Serie D - girone A, la presentazione del 29° turno: giornata di incroci e testa a testa
Là davanti è una questione a due. Il Ligorna capolista (63 punti) viaggia sulle ali dell'entusiasmo dopo il fondamentale 2-1 sulla Lavagnese firmato dal solito inossidabile Vuthaj. I genovesi faranno visita alla Valenzana Mado (35): i piemontesi, a metà classifica, sono reduci da una pesantissima batosta (6-1) e cercheranno l'orgoglio per tenere lontana la zona playout.
Vietato distrarsi per la capolista, perché il Vado (62 punti) è in scia e ha il fiato sul collo dei liguri. I rossoblù, proprio reduci dal tennistico 6-1 inferto alla Valenzana (con uno scatenato Vita), viaggiano alla volta di Gozzano (30). Un match insidioso: i rossoblù di casa sono appena a ridosso della zona rossa e venderanno cara la pelle per non farsi risucchiare.
Ma i fari di giornata sono puntati in Piemonte per un autentico spareggio playoff: Chisola – Sestri Levante. Appaiate a quota 48 punti, si giocano il 4° e 5° posto. Entrambe hanno bisogno di una svolta: il Chisola è clamorosamente caduto contro il Club Milano, mentre i "Corsari" liguri sono in profonda crisi di risultati (due pareggi e due sconfitte nelle ultime quattro). Chi perde rischia grosso, perché da dietro scalpita il Varese (46 punti), atteso sul campo di una Sanremese (38) ormai tranquilla ma reduce dal ko di Celle.
A chiudere il quadro dell'alta classifica c'è la Biellese (49 punti). Terza in solitaria e reduce da ben quattro vittorie consecutive (l'ultima corsara a Imperia), la compagine laniera vive un momento di forma strepitoso e attende in casa un Saluzzo (41) in salute e reduce dal tris al Novaromentin, ma ormai lontano dagli spareggi promozione.
Se in alto si sogna, in coda si lotta per la sopravvivenza. La forbice della classifica ci regala due "scontri salvezza" che valgono una stagione.

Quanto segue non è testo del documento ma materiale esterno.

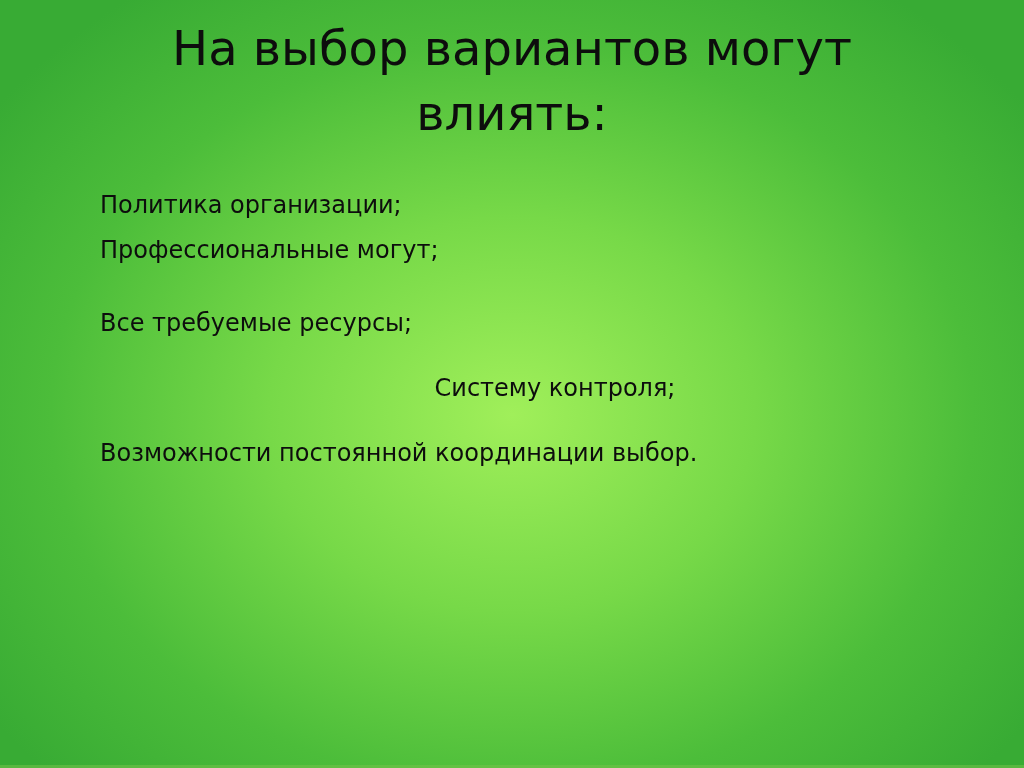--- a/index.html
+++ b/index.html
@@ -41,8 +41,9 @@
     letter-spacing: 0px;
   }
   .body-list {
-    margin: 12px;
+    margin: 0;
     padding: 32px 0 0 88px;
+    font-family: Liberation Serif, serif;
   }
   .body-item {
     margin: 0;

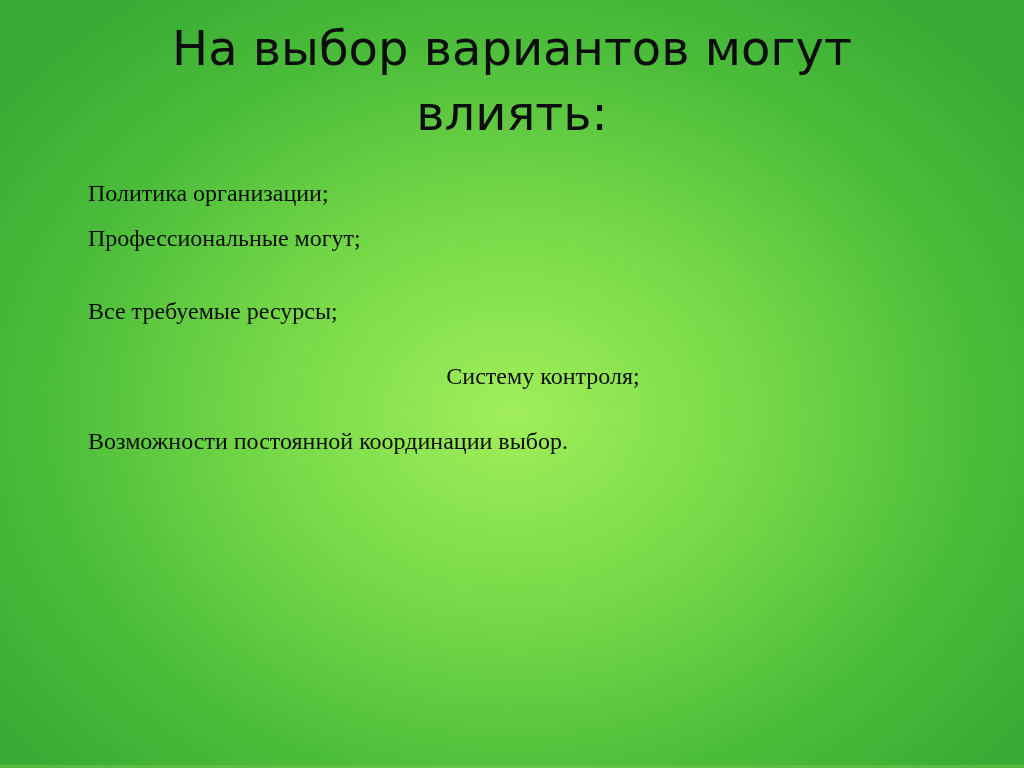--- a/index.html
+++ b/index.html
@@ -70,7 +70,6 @@
     <p class="body-item">Политика организации;</p>
     <p class="body-item">Профессиональные могут;</p>
     <p class="body-item">Все требуемые ресурсы;</p>
-    <p class="body-item">Систему контроля;</p>
     <p class="body-item">Возможности постоянной координации выбор.</p>
   </div>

Al "Censin Bosia", l'Asti (26 punti) ospita il Celle Varazze (28). I padroni di casa sono in caduta libera e attualmente occupano la penultima piazza in coabitazione: la retrocessione diretta è uno spettro reale. Di contro, i savonesi arrivano rinfrancati dal vitale 1-0 sulla Sanremese firmato Balan, ma una sconfitta li ributterebbe nell'incubo. Il fattore campo sarà determinante.
Non meno drammatica la sfida del "Riboli" tra Lavagnese (26) e Club Milano (29). I liguri, attualmente sprofondati al penultimo posto che vorrebbe dire Eccellenza diretta, ospitano la squadra più in forma della zona rossa. I meneghini hanno inanellato due successi consecutivi pazzeschi contro Gozzano e Chisola, uscendo dalla zona retrocessione diretta e piazzandosi in piena zona playout. Per la Lavagnese è vietato sbagliare, o si rischia di salutare la Serie D.
A proposito di ultimi treni, il fanalino di coda Novaromentin (20 punti, pesano la penalizzazione e la striscia di sconfitte) ospita un Derthona (32) che, sebbene fuori dalla zona playout, non può certo dormire sonni tranquilli. Per i padroni di casa è letteralmente la gara dell'ultima speranza.
A completare il palinsesto c'è la sfida tra Cairese (33) e Imperia (35). È una classica partita spartiacque: chi vince mette un'ipoteca pesantissima sulla salvezza matematica tirandosi fuori dal pantano; chi perde rischia di dover guardare nello specchietto retrovisore fino all'ultima giornata.
A sei giornate dal termine, il Girone A non ammette più calcoli. Che sia per il sogno Serie C, per prolungare la stagione nei playoff o per la cruda battaglia per non retrocedere, ogni palla persa o recuperata pesa ormai come un macigno. Appuntamento sui campi: lo spettacolo della Serie D sta per entrare nel suo momento più alto.